» The task: Repeat the listing verbatim. Drop any pictures.

» Dataset content:
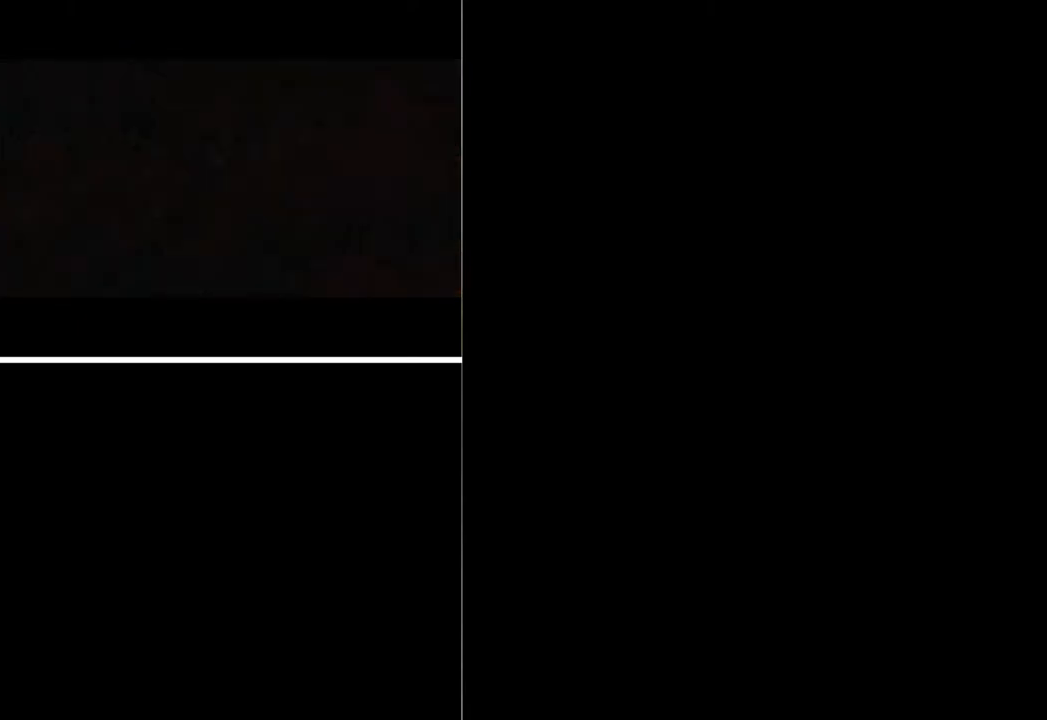
{"buttons": [], "button_events": [[67, "B", "up"], [233, "B", "down"], [333, "B", "up"], [400, "B", "down"], [500, "B", "up"]]}
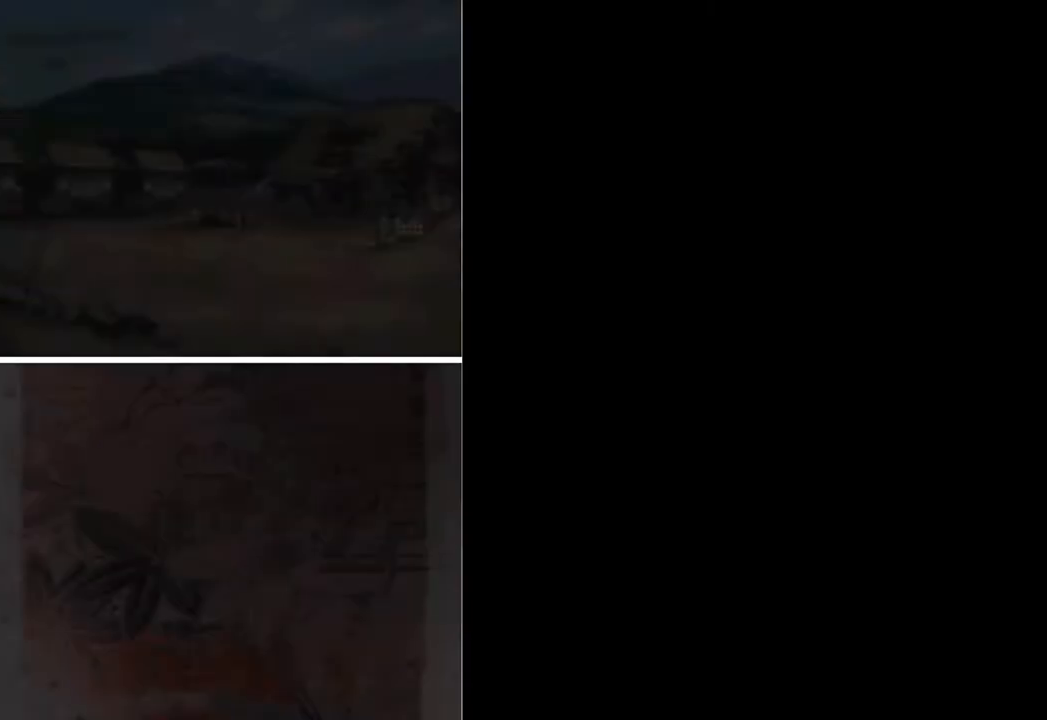
{"buttons": [], "button_events": []}
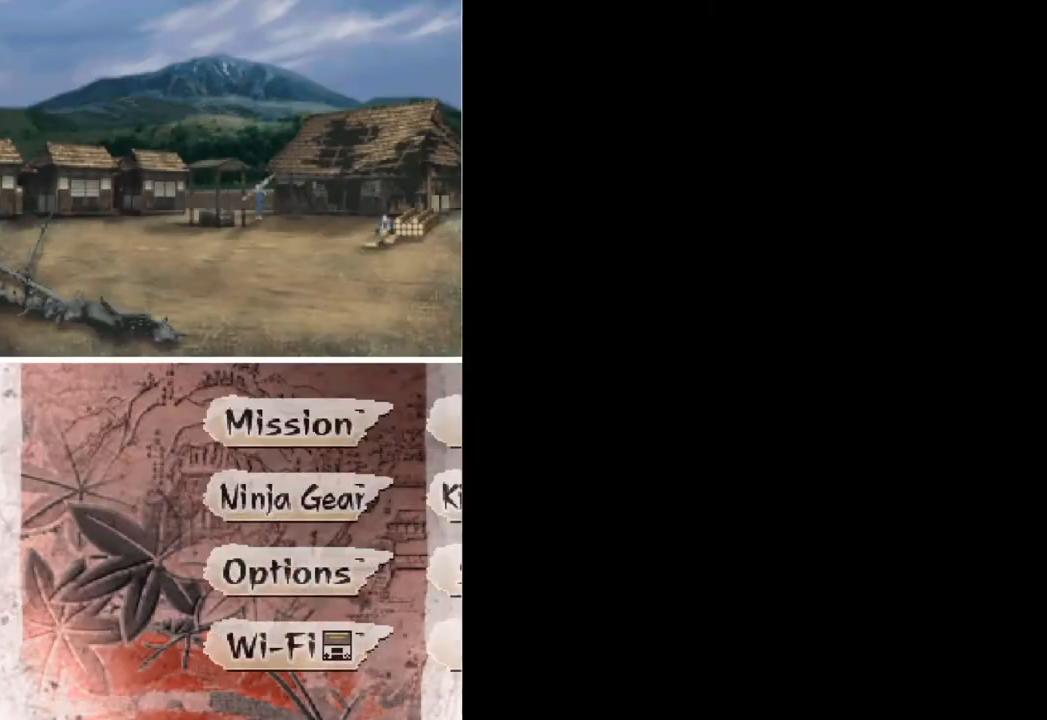
{"buttons": [], "button_events": [[67, "B", "down"], [233, "B", "up"], [433, "B", "down"], [500, "B", "up"]]}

» Response area:
{"buttons": [], "button_events": [[67, "B", "up"], [233, "B", "down"], [333, "B", "up"], [400, "B", "down"], [500, "B", "up"]]}
{"buttons": [], "button_events": []}
{"buttons": [], "button_events": [[67, "B", "down"], [233, "B", "up"], [433, "B", "down"], [500, "B", "up"]]}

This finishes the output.